Doing so it would have to make use of considerable amounts of social engineering without its creators noticing it. But, more importantly, it will have to make use of its existing intelligence to do all of that. The AGI would have to acquire new resources slowly, as it couldn’t just self-improve to come up with faster and more efficient solutions. In other words, self-improvement would demand resources. The AGI could not profit from its ability to self-improve regarding the necessary acquisition of resources to be able to self-improve in the first place.

Therefore the absence of advanced nanotechnology constitutes an immense blow to the possibility of explosive recursive self-improvement and risks from AI in general.

One might argue that an AGI will solve nanotechnology on its own and find some way to trick humans into manufacturing a molecular assembler and grant it access to it. But this might be very difficult.

There is a strong interdependence of resources and manufacturers. The AGI won’t be able to simply trick some humans to build a high-end factory to create computational substrate, let alone a molecular assembler. People will ask questions and shortly after get suspicious. Remember, it won’t be able to coordinate a world-conspiracy, it hasn’t been able to self-improve to that point yet because it is still trying to acquire enough resources, which it has to do the hard way without nanotech.

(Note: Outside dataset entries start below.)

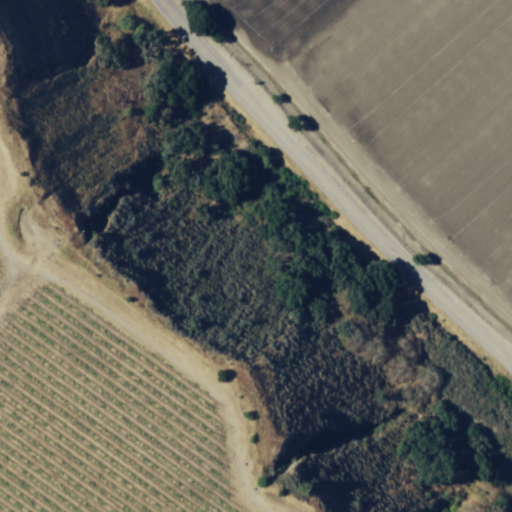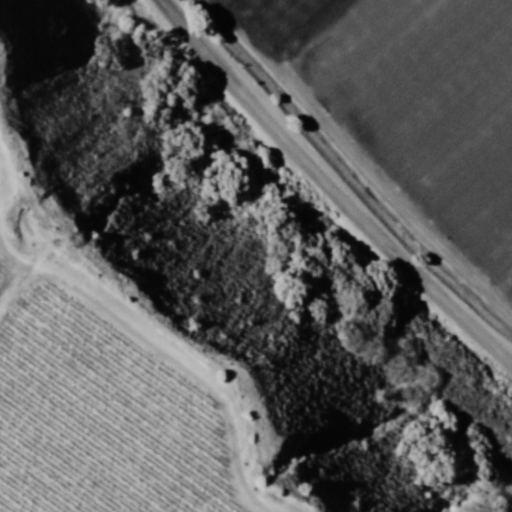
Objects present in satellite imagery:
road: (324, 188)
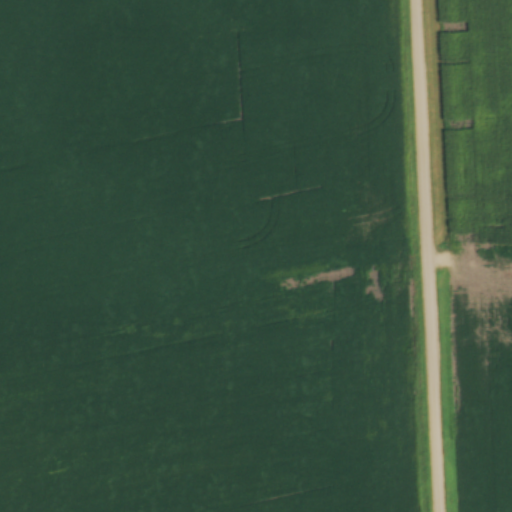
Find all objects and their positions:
road: (426, 255)
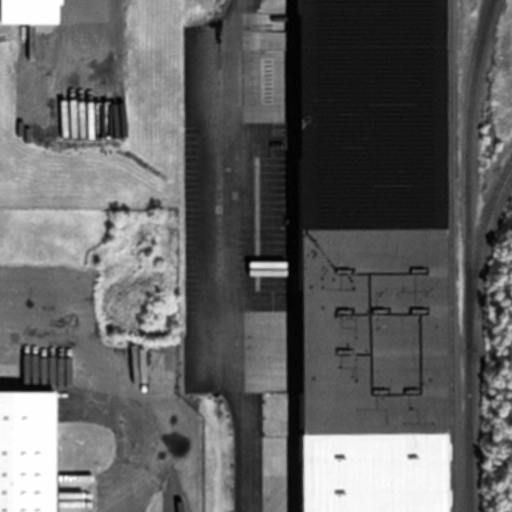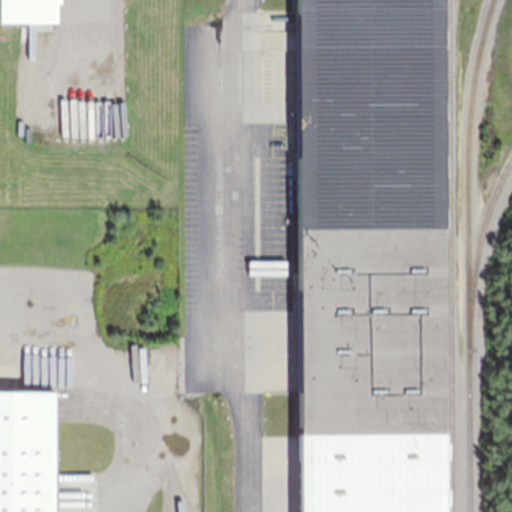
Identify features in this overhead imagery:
building: (28, 10)
building: (26, 11)
building: (371, 216)
railway: (478, 248)
railway: (467, 254)
railway: (448, 256)
building: (357, 258)
building: (26, 450)
building: (25, 451)
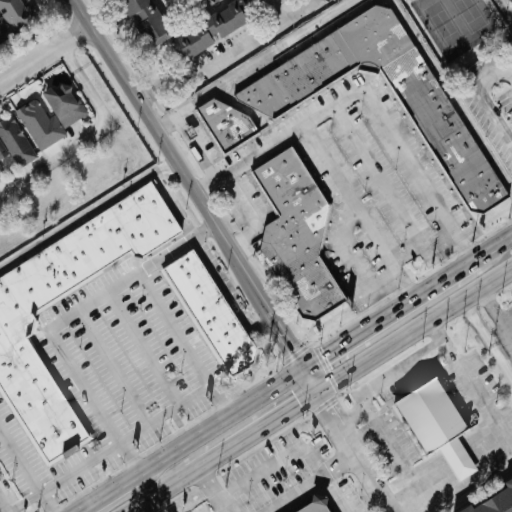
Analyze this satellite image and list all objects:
building: (508, 0)
building: (207, 2)
road: (382, 4)
building: (511, 4)
road: (276, 10)
road: (504, 12)
building: (15, 13)
building: (144, 21)
building: (206, 31)
road: (264, 32)
building: (1, 33)
road: (44, 52)
road: (364, 94)
building: (381, 95)
building: (357, 96)
road: (484, 100)
building: (48, 116)
building: (220, 123)
road: (95, 134)
road: (190, 136)
building: (14, 142)
building: (1, 152)
road: (196, 194)
road: (361, 212)
road: (249, 216)
building: (294, 231)
building: (294, 236)
road: (424, 243)
road: (494, 250)
building: (64, 310)
building: (66, 310)
road: (495, 310)
building: (213, 312)
building: (208, 313)
road: (390, 314)
road: (58, 320)
road: (414, 327)
road: (486, 338)
road: (183, 341)
traffic signals: (290, 347)
road: (141, 348)
traffic signals: (325, 354)
road: (111, 367)
road: (396, 370)
traffic signals: (299, 401)
traffic signals: (326, 404)
road: (166, 412)
road: (216, 421)
building: (433, 426)
road: (257, 427)
building: (432, 429)
road: (496, 430)
road: (383, 434)
road: (303, 450)
road: (81, 467)
road: (26, 470)
road: (322, 475)
road: (160, 489)
road: (103, 494)
building: (493, 497)
building: (495, 501)
road: (25, 502)
road: (2, 507)
building: (308, 507)
building: (312, 507)
road: (351, 509)
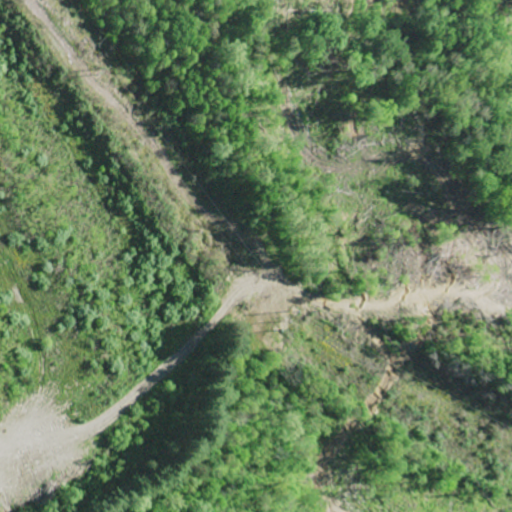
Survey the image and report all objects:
power tower: (274, 328)
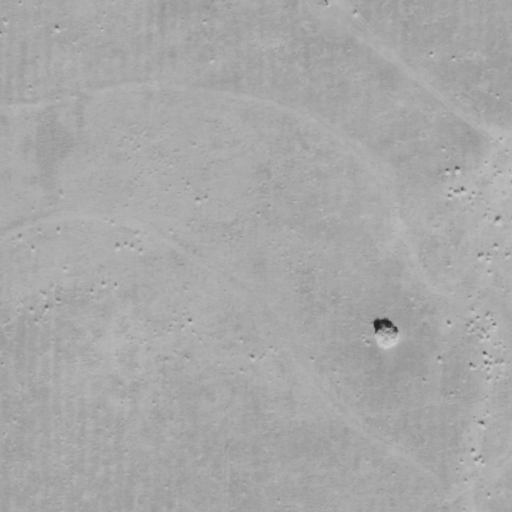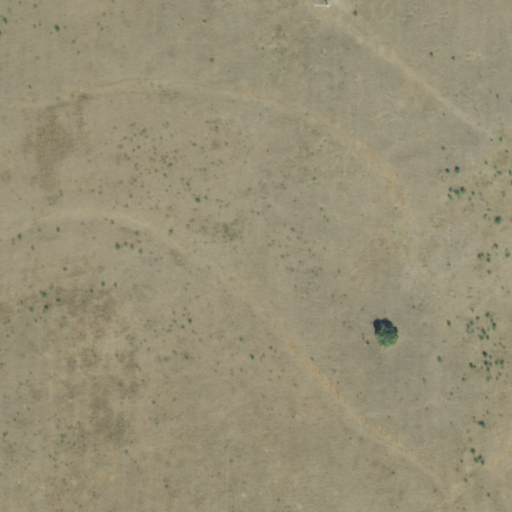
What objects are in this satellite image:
power tower: (319, 4)
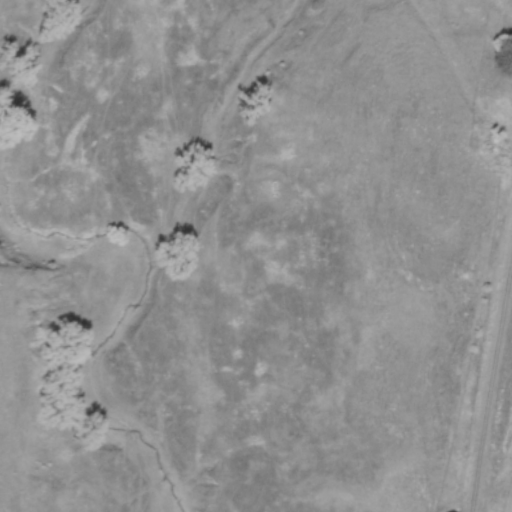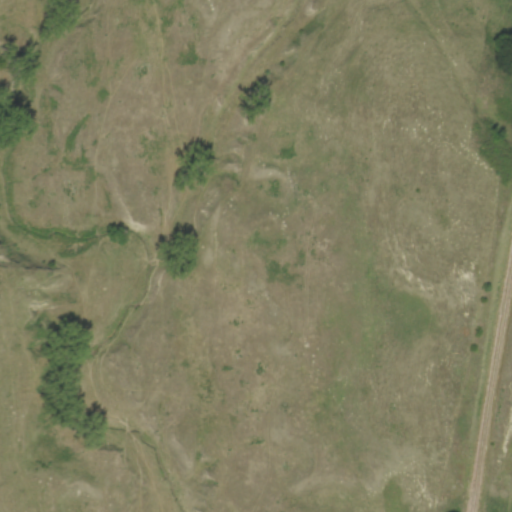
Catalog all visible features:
railway: (485, 388)
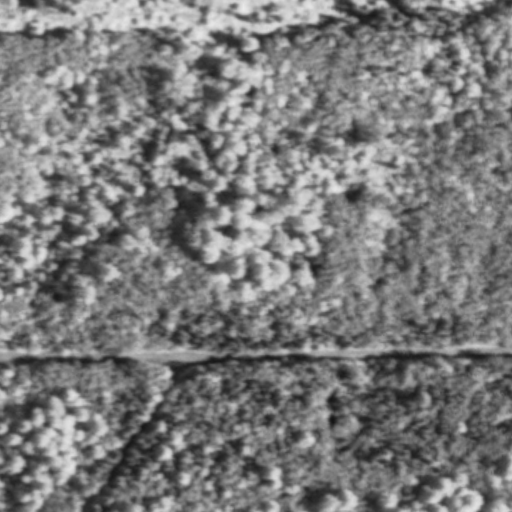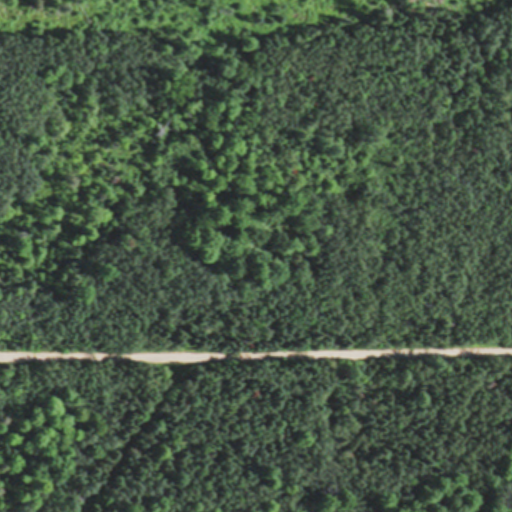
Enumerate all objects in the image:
road: (256, 355)
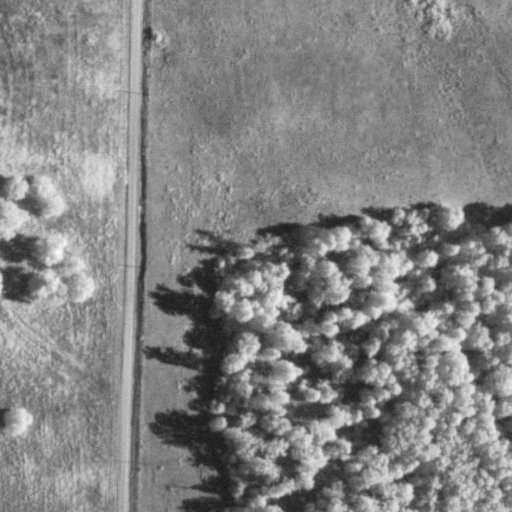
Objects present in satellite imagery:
road: (130, 256)
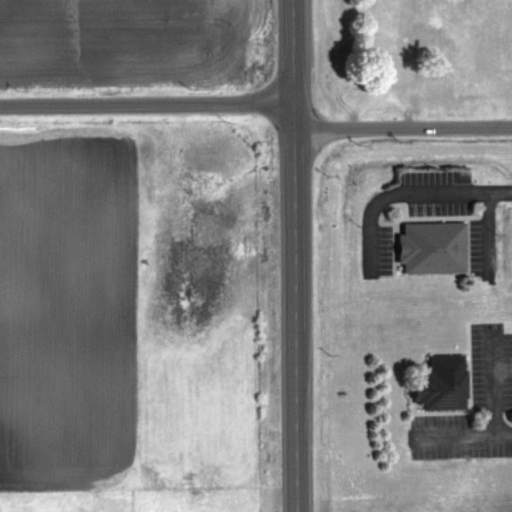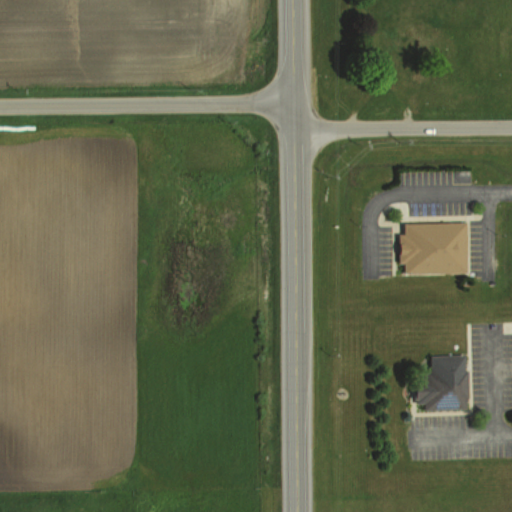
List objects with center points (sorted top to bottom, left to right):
road: (289, 57)
road: (146, 101)
road: (399, 127)
road: (461, 191)
building: (424, 247)
building: (428, 248)
road: (292, 313)
building: (435, 383)
road: (491, 386)
road: (466, 433)
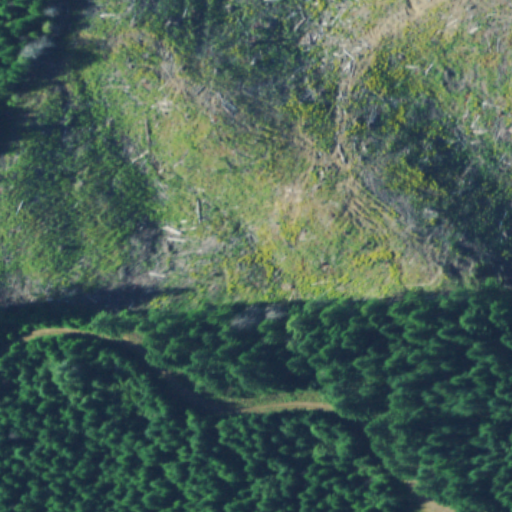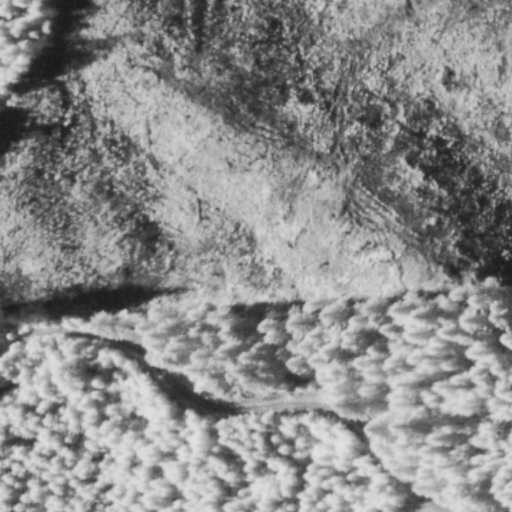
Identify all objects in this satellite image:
road: (234, 405)
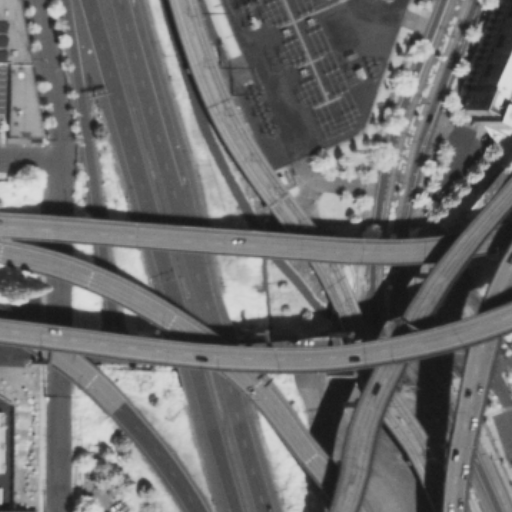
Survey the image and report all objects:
road: (449, 53)
building: (13, 64)
power substation: (303, 66)
building: (492, 74)
building: (14, 76)
building: (492, 76)
road: (49, 79)
road: (110, 80)
parking lot: (1, 91)
road: (143, 94)
road: (398, 130)
road: (376, 146)
road: (30, 158)
road: (425, 172)
road: (91, 174)
road: (232, 183)
road: (144, 202)
road: (408, 227)
traffic signals: (154, 236)
road: (185, 246)
road: (256, 246)
railway: (318, 252)
road: (58, 253)
railway: (303, 253)
railway: (390, 260)
railway: (406, 260)
road: (163, 269)
road: (378, 280)
road: (388, 280)
road: (264, 292)
road: (368, 302)
road: (160, 320)
road: (367, 321)
road: (400, 324)
road: (373, 326)
road: (396, 334)
traffic signals: (423, 348)
road: (186, 349)
road: (200, 349)
road: (384, 349)
road: (216, 353)
road: (386, 355)
road: (259, 356)
road: (60, 360)
traffic signals: (429, 360)
road: (455, 362)
road: (451, 364)
road: (496, 364)
road: (415, 365)
road: (453, 374)
road: (403, 376)
road: (409, 387)
road: (425, 387)
road: (500, 392)
road: (460, 429)
power substation: (17, 430)
road: (55, 430)
parking lot: (504, 433)
road: (484, 439)
road: (446, 449)
road: (429, 455)
road: (157, 456)
road: (219, 456)
road: (247, 457)
road: (313, 474)
road: (107, 507)
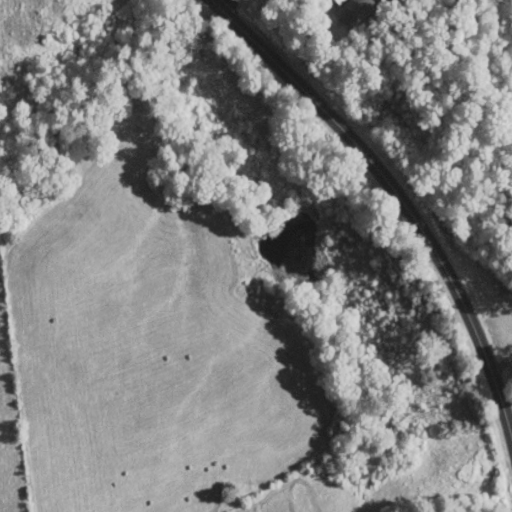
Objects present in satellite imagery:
road: (230, 6)
building: (355, 12)
road: (457, 174)
road: (398, 197)
road: (501, 364)
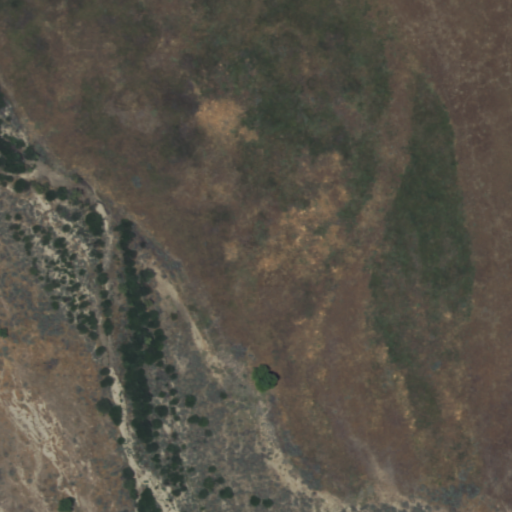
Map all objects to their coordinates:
river: (104, 307)
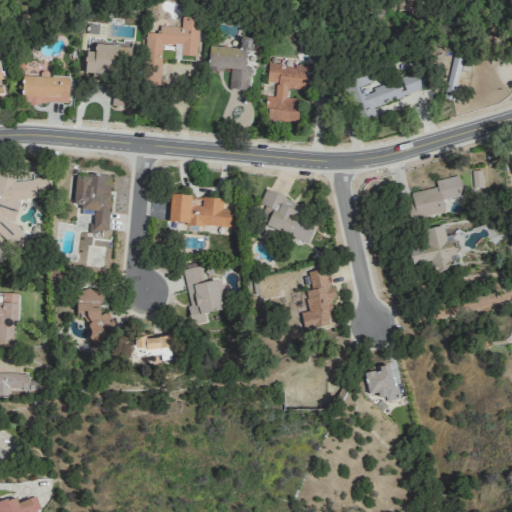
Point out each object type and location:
building: (167, 46)
building: (232, 62)
building: (452, 77)
building: (1, 88)
building: (45, 89)
building: (285, 90)
building: (378, 94)
building: (119, 100)
road: (258, 154)
building: (511, 161)
building: (476, 178)
building: (432, 197)
building: (93, 198)
building: (198, 211)
building: (283, 216)
road: (136, 219)
road: (352, 241)
building: (435, 249)
road: (437, 284)
building: (200, 293)
building: (317, 301)
building: (93, 314)
building: (7, 322)
building: (150, 349)
building: (12, 381)
building: (381, 382)
building: (0, 456)
road: (21, 486)
building: (19, 505)
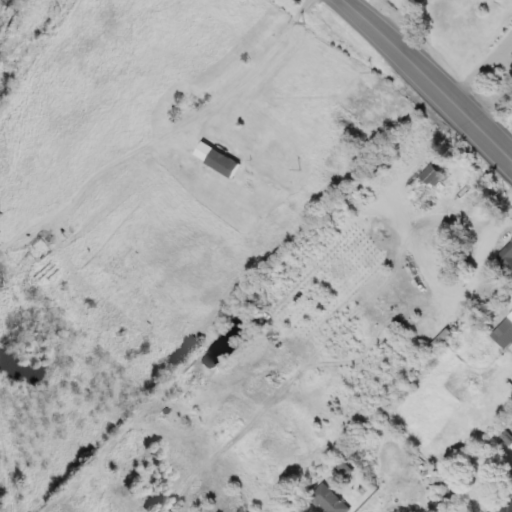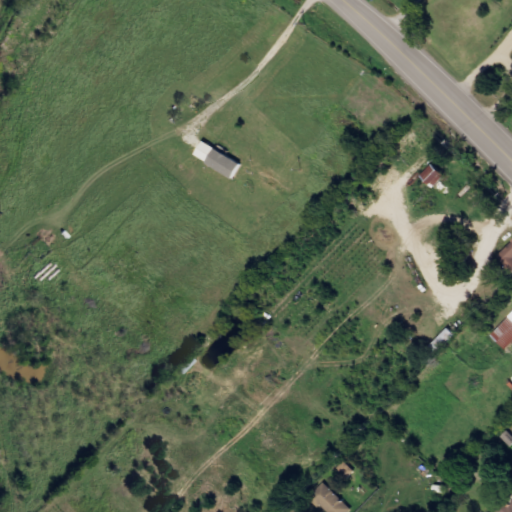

Anyhow, you’d probably need a brain the size of the moon to effectively run and coordinate a whole world of irrational humans by intercepting their communications and altering them on the fly without anyone freaking out.

People associated with the SIAI would at this point claim that if the AI can’t make use of nanotechnology it might make use of something we haven’t even thought about. But what, magic?

Artificial general intelligence, a single break-through?

Another point to consider when talking about risks from AI is how quickly the invention of artificial general intelligence will take place. What evidence do we have that there is some principle that, once discovered, allows us to grow superhuman intelligence overnight?

If the development of AGI takes place slowly, a gradual and controllable development, we might be able to learn from small-scale mistakes while having to face other risks in the meantime. This might for example be the case if intelligence can not be captured by a discrete algorithm, or is modular, and therefore never allow us to reach a point where we can suddenly build the smartest thing ever that does just extend itself indefinitely.

To me it doesn’t look like that we will come up with artificial general intelligence quickly, but rather that we will have to painstakingly optimize our expert systems step by step over long periods of times.

Paperclip maximizers

It is claimed that an artificial general intelligence might wipe us out inadvertently while undergoing explosive recursive self-improvement to more effectively pursue its terminal goals. I think that it is unlikely that most AI designs will not hold.

I agree with the argument that any AGI that isn’t made to care about humans won’t care about humans. But I also think that the same argument applies for spatio-temporal scope boundaries and resource limits. Even if the AGI is not told to hold, e.g. compute as many digits of Pi as possible, I consider it an far-fetched assumption that any AGI intrinsically cares to take over the universe as fast as possible to compute as many digits of Pi as possible. Sure, if all of that are presuppositions then it will happen, but I don’t see that most of all AGI designs are like that. Most that have the potential for superhuman intelligence, but who are given simple goals, will in my opinion just bob up and down as slowly as possible.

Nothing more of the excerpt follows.